18 Oct 2010

(by Andreas Stephan) The prospect of abolishing the cap on University tuition fees in England raises a number of competition issues. Apart from coordination in setting fees, a particular danger exists in relation to bursaries in clearing. There may also be the facilitation of parallel pricing through focal points, such as the level of fees underwritten by the government or the figure of £7,000 suggested by the media and by the Business Secretary.

Background

On Tuesday 12 October 2010, Lord Browne delivered his of England’s higher education system, which recommends radical changes to the university funding system. Currently fees are capped at £3,290 per annum.

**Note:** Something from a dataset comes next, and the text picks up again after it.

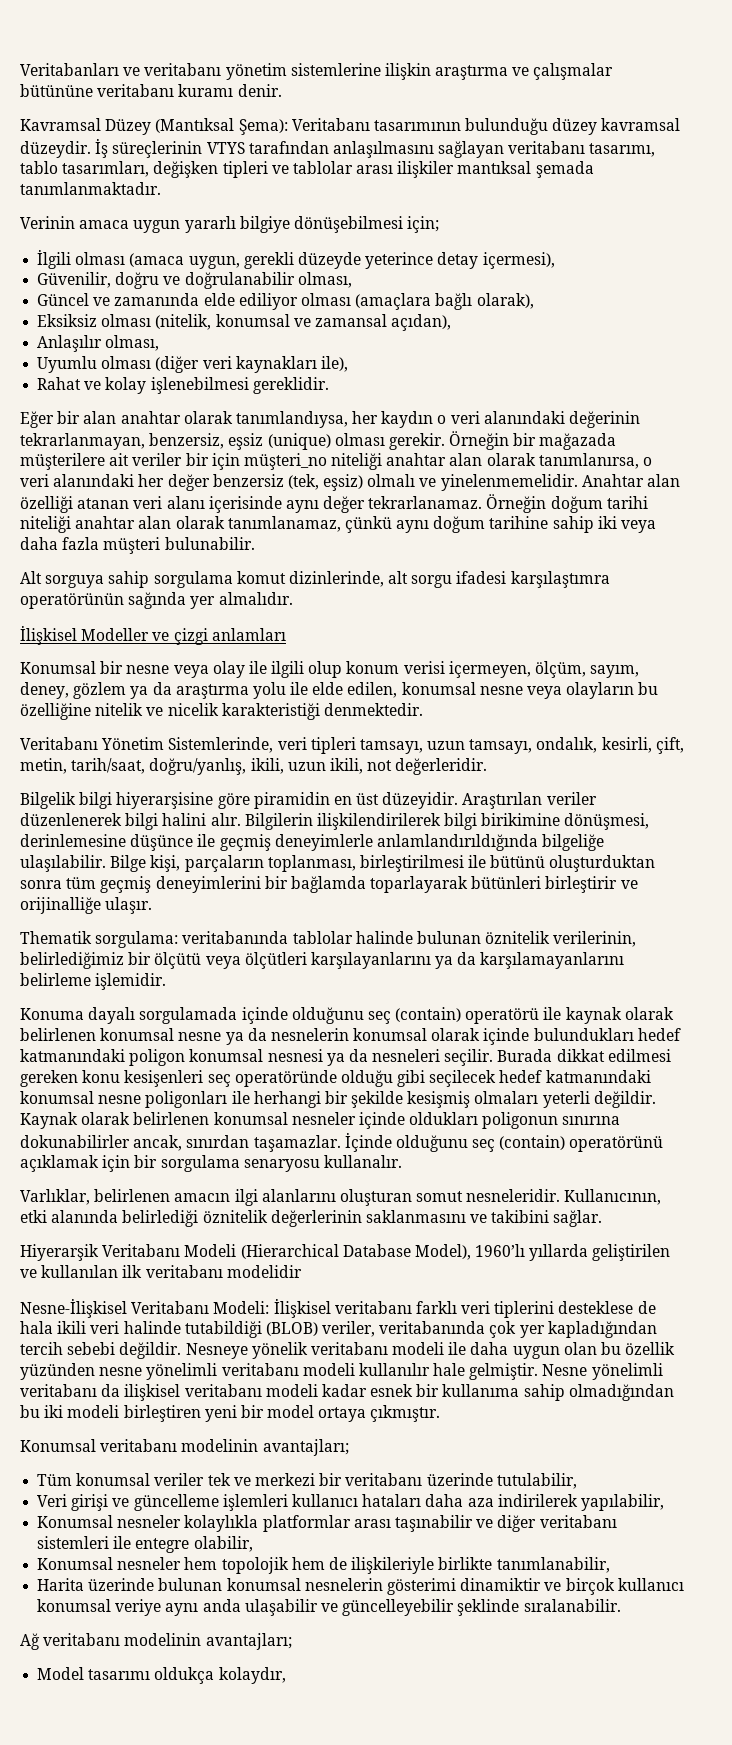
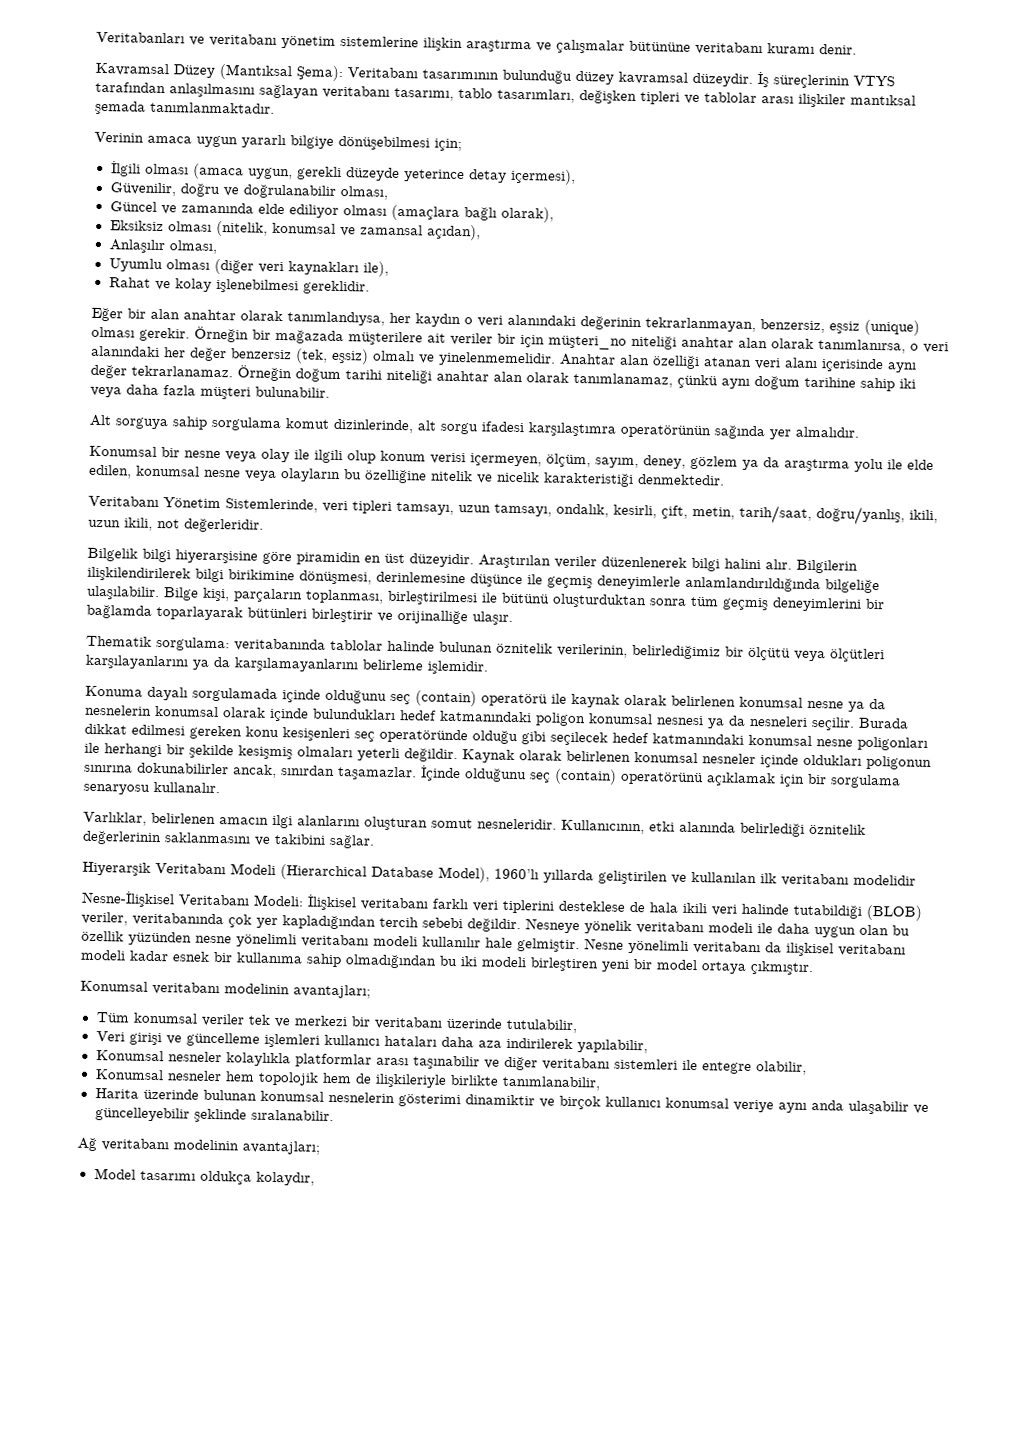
[20,625,286,645] // İlişkisel Modeller ve çizgi anlamları -> (859, 432) none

The key recommendations of the review are:

  • There should be no cap on fees
  • The UK government should underwrite fees up to £6,000
  • Universities should pay a levy on fees above £6,000, to cover cost to government of financing fees up front in the form of a student loan.
  • Universities should keep a diminishing proportion of fees over £6,000.
  • Students should begin repaying fees when their salary reaches £21,000, with a progressive scheme for repayment thereafter.

The recommendations come at a time when public funding for universities is expected to be in the coalition government’s spending review, to be announced on Wednesday.

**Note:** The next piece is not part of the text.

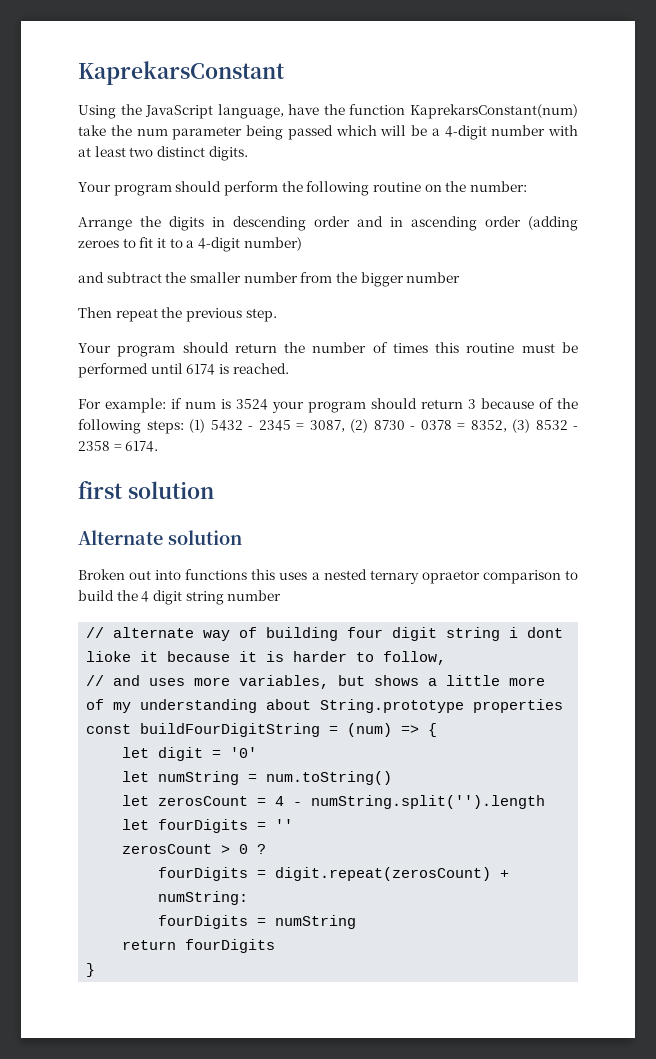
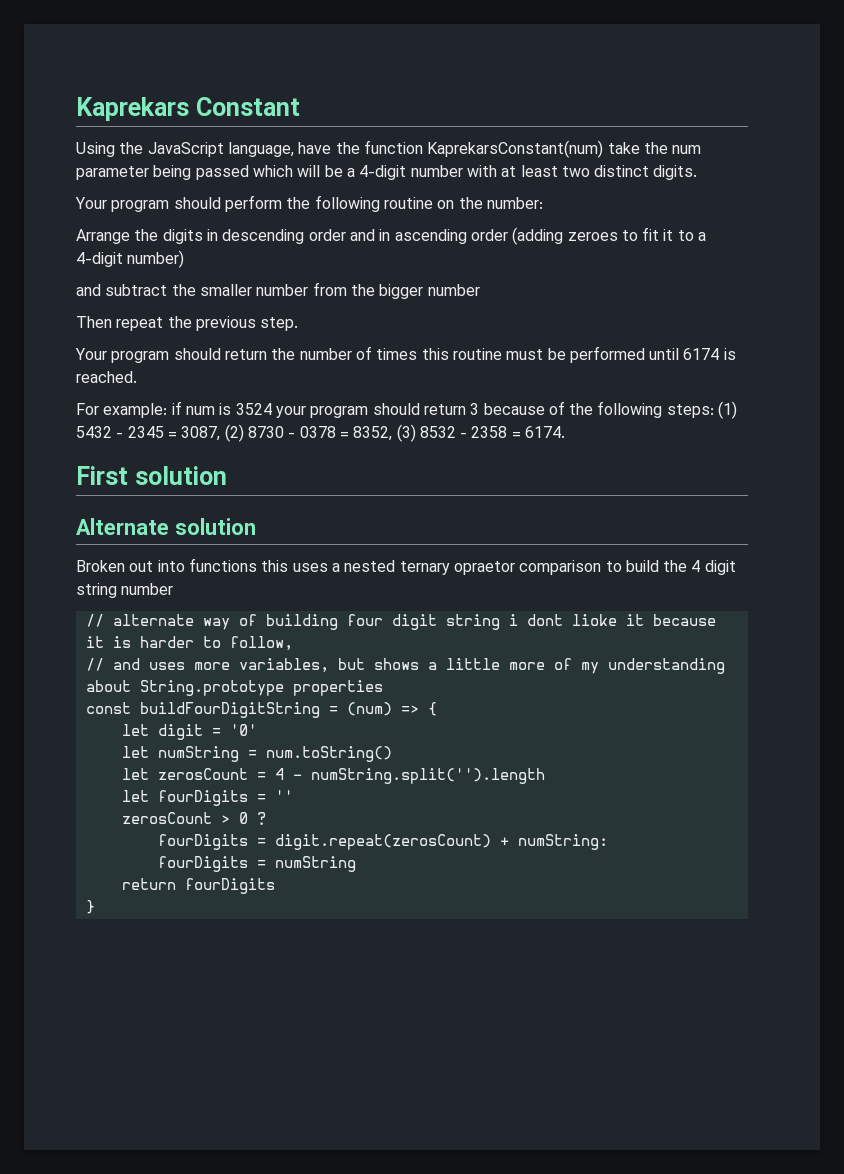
[78,61,285,85] KaprekarsConstant -> [76,97,300,121] Kaprekars Constant
[78,481,123,499] first -> [76,466,128,485] First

The temptation to talk to competitors about uncapped fees

The first reaction of Pro Vice Chancellors, bursars and School or Faculty heads, may be to pick up the phone to their counterparts at universities of similar reputation and prestige. Panicked conversations about fee levels could of course result in their institutions being fined up to 10% of annual turnover and themselves being convicted under the cartel offence. When 50 of England’s top independent schools by talking to each other about tuition fees in 2006, they paid only nominal fines and were allowed to avoid an admission of guilt. The OFT is unlikely to show such leniency in relation to universities; especially as competition law enforcement can no longer be described as something new. Yet many university executives do not know that such conduct is illegal, even when instigated by another institution. They may assume that universities are somehow different to a private business. In fact, they are commercial undertakings and are subject to the same rules and responsibilities as any private corporation.

Bursaries in clearing

The most heated competition between universities may come in the use of bursaries in clearing. Higher fees may result in fewer applications and therefore a greater reliance on a last-minute matching of students and places (known as ‘clearing’) as a means of filling places. In order to secure quality applicants through clearing, universities will have to provide bursaries. This could spark a price war between competing universities at similar levels of prestige and quality, possibly tempting them into agreeing the number and size of bursaries. In all likelihood, universities will fail to honour such an arrangement because the incentive to cheat will be so strong. However, even an attempted breach of competition law would constitute an equally serious infringement.

Tacit collusion

When the current capped system of tuition fees was introduced, it was thought that some competition would exist between universities on the level of fees charged. In fact, every mainstream university set their fees to the maximum level. The Browne report identifies £6,000 as a key figure; beyond this point the review recommends that universities should start bearing the risk of fees being unpaid and must pay a levy to help the government finance the fees upfront. The levy starts at 45% and notches up 5% for each extra £1,000 (except for an odd 10% point jump at £10k fees) up to a maximum 75% marginal rate. Media reports have concentrated on a figure of £7,000 – confirmed by the Business Secretary, who told parliament it was a figure “we are considering”. As with the current fees policy, Universities are likely to gravitate towards these figures, without independently attaching a price to the degree programmes they offer. A small number of focal points may develop for different groups of universities (e.g. Russell group, ‘new’ universities). As fees will continue to be financed by a government loan, students may be less price sensitive than we would otherwise expect. In addition, there will be fears that charging less than the focal point will signal that the institution is somehow inferior to the competition.